When I was in RABIU as an inpatient I had to relearn many things I had always taken for granted before my accident including learning how to swallow, stand, walk and dress myself again.  At the same time I was coming to terms with the loss of my independence and not being able to do things for myself.  This had a massive impact on my life and I struggled to come to terms with everything that had happened to me.  I felt very alone and isolated from everyone who was close to me and because of my injury my memory was severely affected and I forgotten a number of things that had happened to me previous to my injury, including splitting up with my boyfriend.

Horse riding has always been a major part of my life and I began when I was only 6 years old, spending weekends and summer holidays at the equestrian centre.  When I had my accident I was worried that I would never be able to horse ride again or work with horses, but I'm currently volunteering at the RDA at Knockbracken, helping children and young people with a wide range of disabilities to horse ride, interact with their peers, develop confidence and most importantly have fun!
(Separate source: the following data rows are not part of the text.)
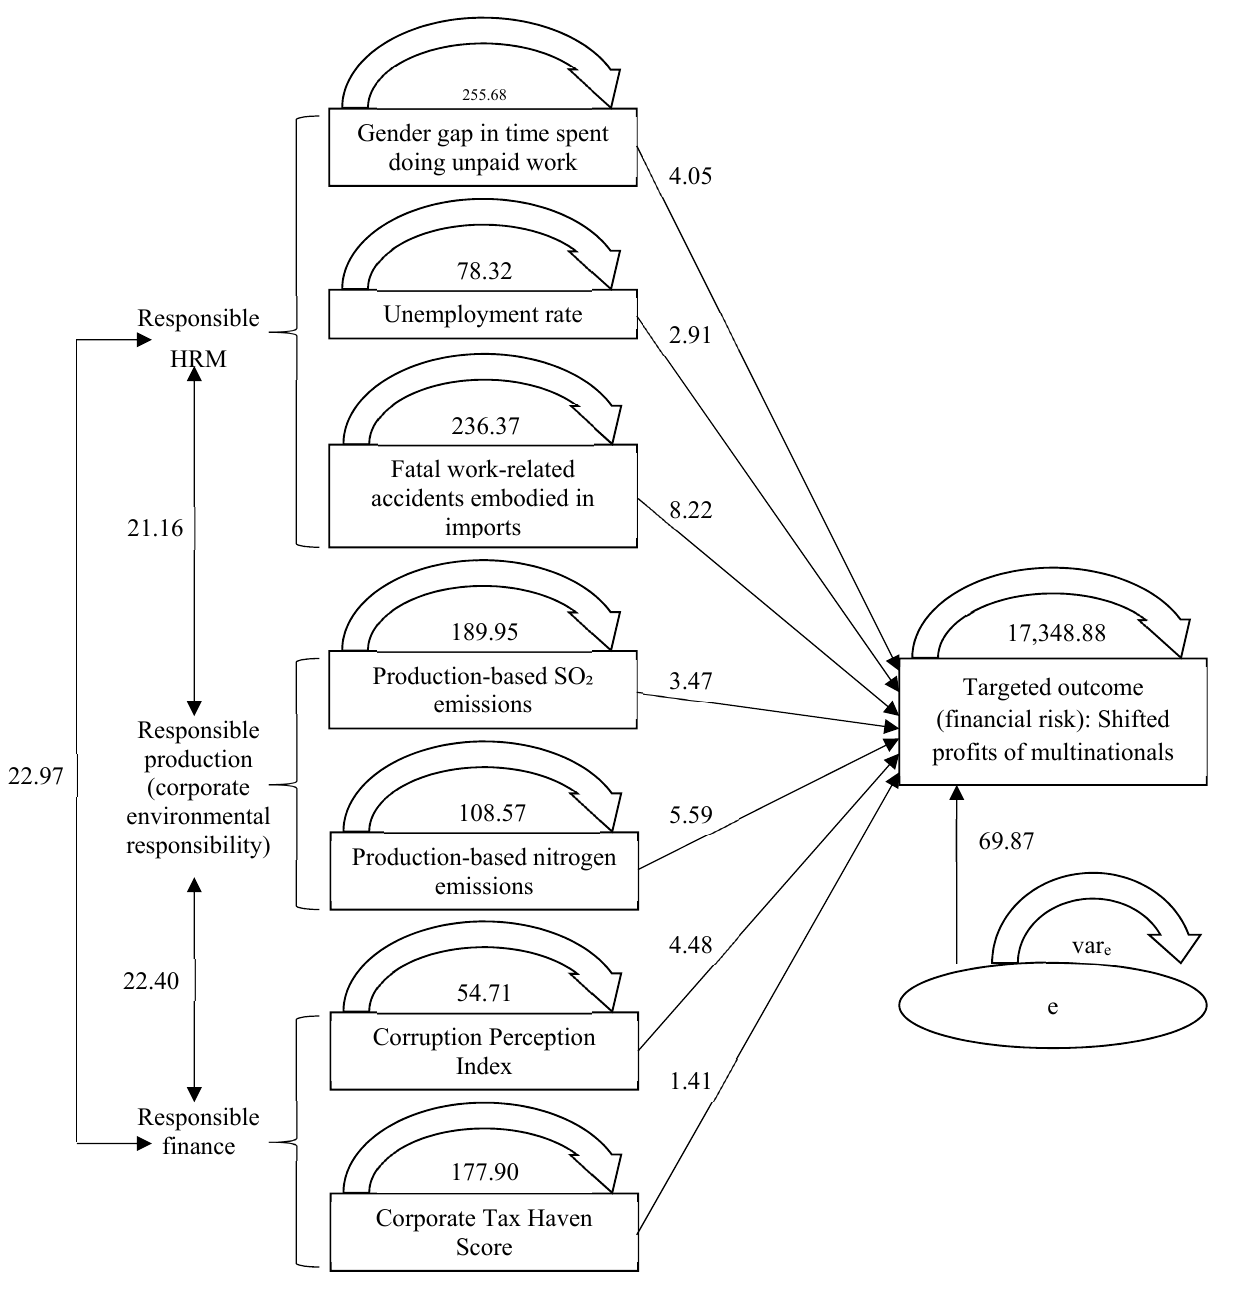
Figure 3. Detailed block diagram of structural equation model. Source: authors. For the full consideration and description of the ties between factor variables and the resulting variable and among factor variables, as well as for the better visualisation of data, let us present inter-factor ties—instead of demonstrating them in the structural equa- tion model—separately in the form of the covariance matrix, which reflects the cross-cor- relation of the factor variables (Table 15).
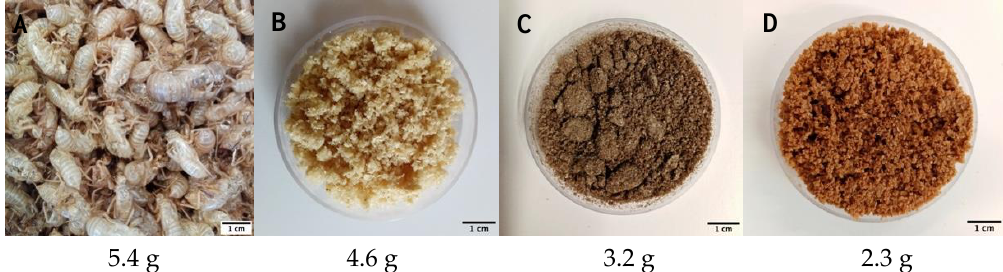
Figure 1. Schematic illustration of the raw material and all the other samples after the extraction steps. The weight of the raw material ( A ) after washing and drying it in the oven at 50 °C for 24 h was 5.4 g. The weight of dried demineralized ( B ), deproteinized ( C ), and decolorized samples (chitin- D ) was 4.6, 3.2, and 2.3 g, respectively.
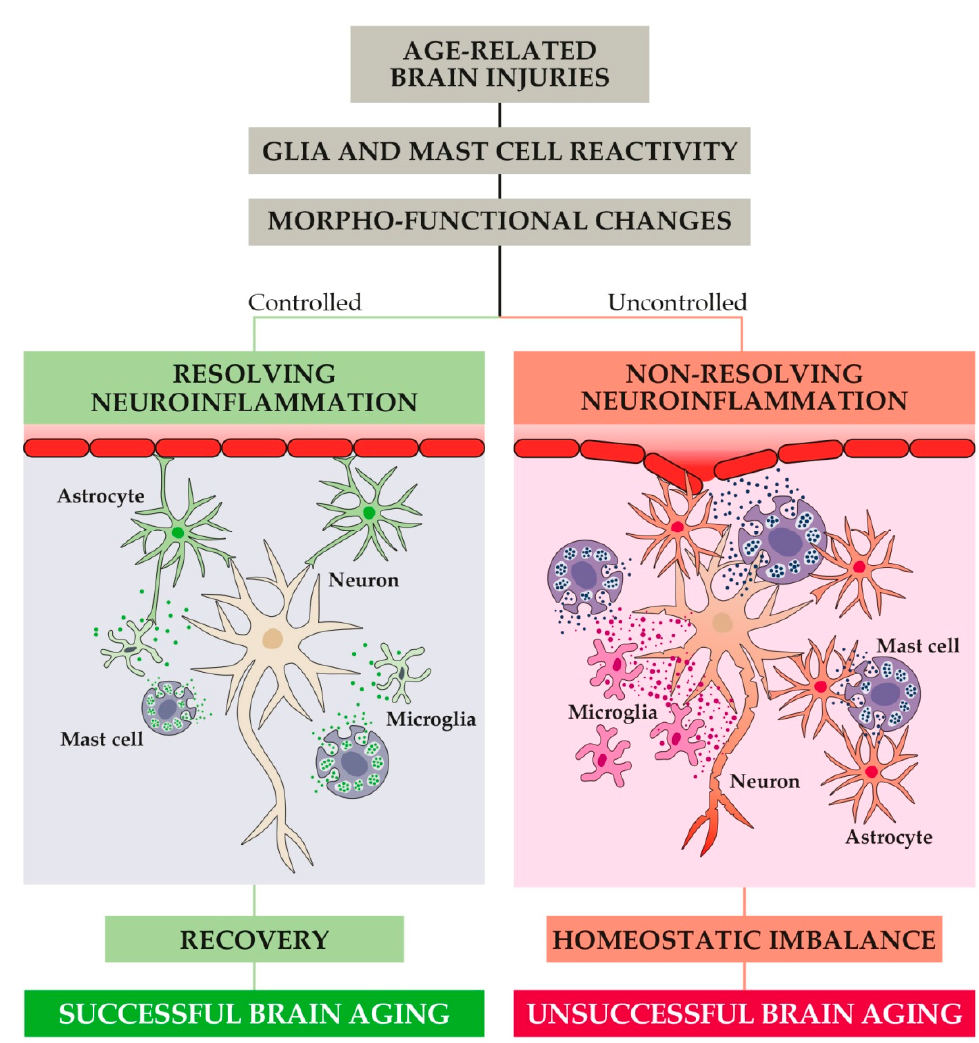
Figure 4. In response to age-related brain injuries, CNS immune cells (i.e., astrocytes, microglia, and mast cells) become activated and undergo profound morpho-functional changes toward a reactive phenotype. If the resulting release of pro-inflammatory mediators is not properly controlled, non-resolving neuroinflammation may begin. Under this condition, progressive dysfunction at the synaptic and neurovascular level occurs and ultimately leads to homeostatic imbalance and unsuccessful brain aging (i.e., impairments of cognitive and behavioral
In August 2016 I got involved with Brain Injury Matters and it was exactly what I needed.  I have attended the Younger Person's Network, the Links Programme, the Young Adult Wellbeing Programme and Sports 4 U.  I have achieved many things I never thought I'd be able to, including abseiling down Belfast Castle; I'm not even sure I would've done that before my brain injury!

I have made some lifelong friends at Brain Injury Matters and know that I always have someone to turn to when I'm having a tough day.  I still have issues with my mobility as I have weakness down the left side of my body which affects my ability to walk/exercise.  Even now my fatigue hits me out of the nowhere and I get tired so easily which reduces my ability to hold down a job.  I have trouble concentrating on my college work as I'm trying to finish off my degree and I can get very frustrated and irritable at times.

I am not the same person I was prior the accident; I definitely talk a lot more than I used to - so my family tell me anyway!  Every day is a challenge but I'm taking it one day at a time and like any other young adult I have hopes and dreams for the future that I will strive to achieve.  I won't let my brain injury define who I am or stop me accomplishing my goals.